Tony Bennett seems to be solid, but ‘Hoos fans have seen this early success before in Gillen and Leitao. What I like in Bennett’s team is his team has an identity (gutsy and defense-oriented) and seems fundamentally-sound, i.e. no 24 turnover games like the Gillen and Leitao years. And, Bennett has four recruits in the Rivals Top 150 coming in next year, mostly out-of-staters I believe; no five-star studs yet, but already this is progress. Jeff Jones had a pretty consistent tap into the Oak Hill and Hargrave Military Academy pipelines. If Bennett augments his recruiting network with some local talent, watch out.
Jeff Jones’ formula as UVA’s coach fifteen years ago was far from a juggernaut, but I believe he maximized his talent and was always good for a shocker upset or two over the always-highly-ranked ACC gang of Duke, UNC and Wake Forest back in the day. He got sloppy near the end of his time judging player character, but also took UVA to the NCAAs fairly regularly with at least one Sweet Sixteen and an Elite Eight appearance in the mid 1990s on the back of an NIT Championship. He was no golden boy, but a fair standard of recent success against which we can judge UVA head coaches in the post-Holland era.
Tony Bennett is on a familiar path of early success, so let us not be suckers or skeptics but realists: we have seen this happen before and turn out poorly for the program and school. Mr. Bennett is young and appears to be a classy gentleman.
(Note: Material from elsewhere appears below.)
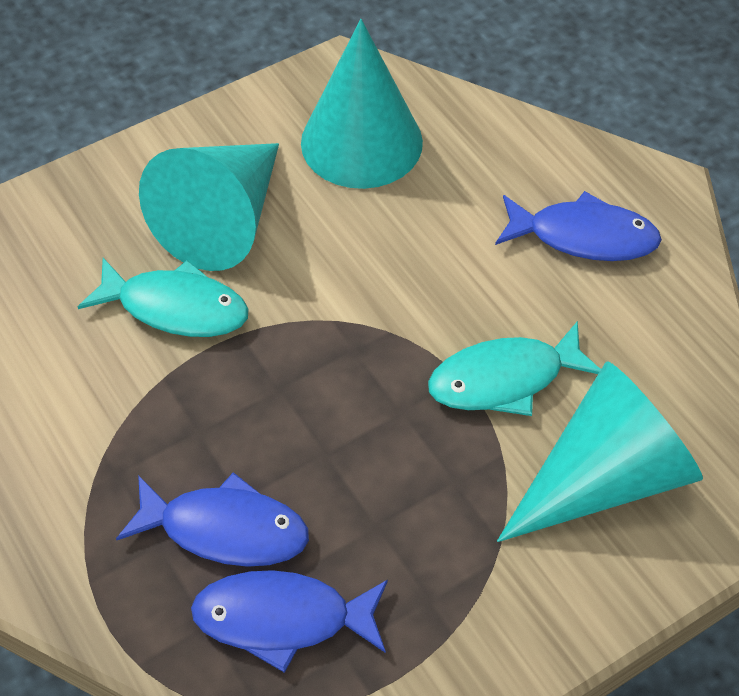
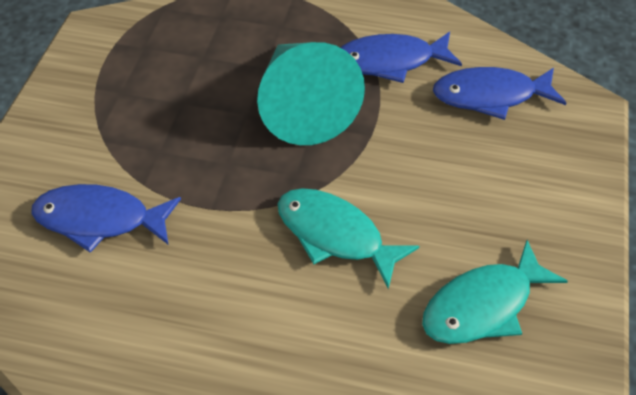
turquoise cone: [139,143,279,271] [301,19,423,189] [497,361,703,542] = 3 -> [257,42,365,145] = 1

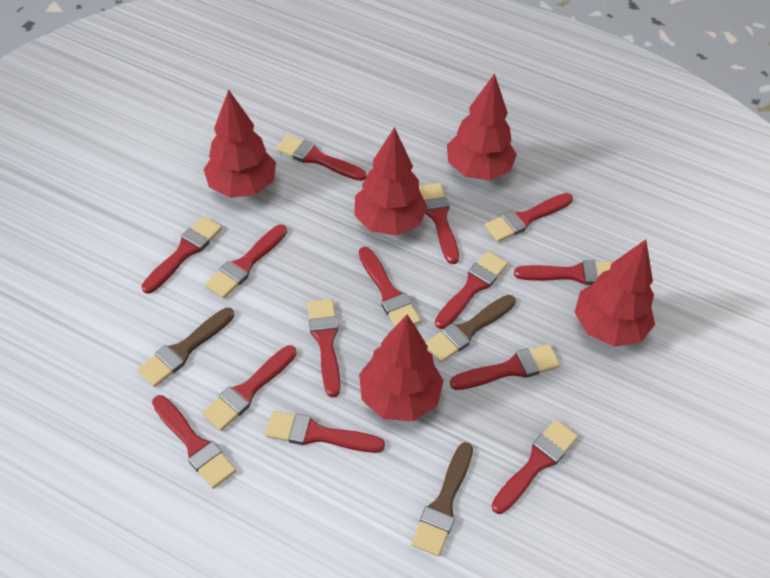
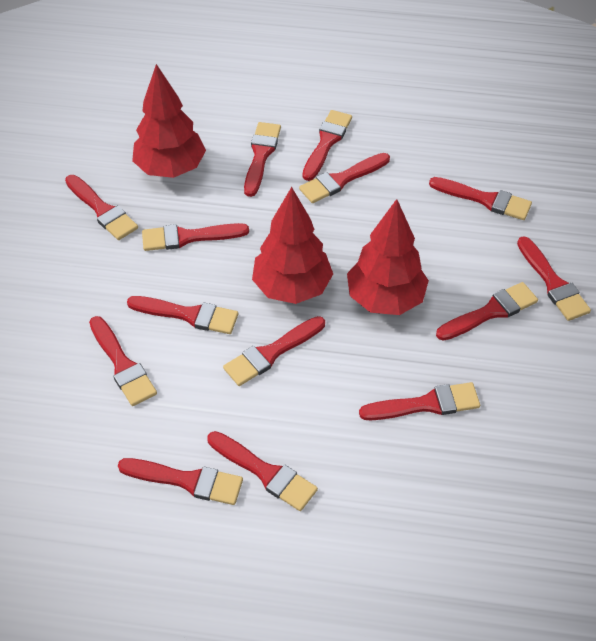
brown brush: [137,308,234,387] [411,442,473,556] [425,295,516,362] = 3 -> none = 0
red tree: [203,89,276,198] [354,127,428,236] [359,314,444,422] [447,73,517,180] [574,239,655,347] = 5 -> [132,64,206,178] [252,187,333,304] [347,199,429,315] = 3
I offer up my support to him and his methods, with patience—patience I hope the University also has before it opens its coffers for a long-term deal.
Like many professors, he will want to know his future, seeking tenure, and be able to settle into the local groove. First, he must prove himself one player and one year at a time. May he return UVA to conference and national relevance again in the sport. And soon enough the Dance invitations will come. Go ‘Hoos!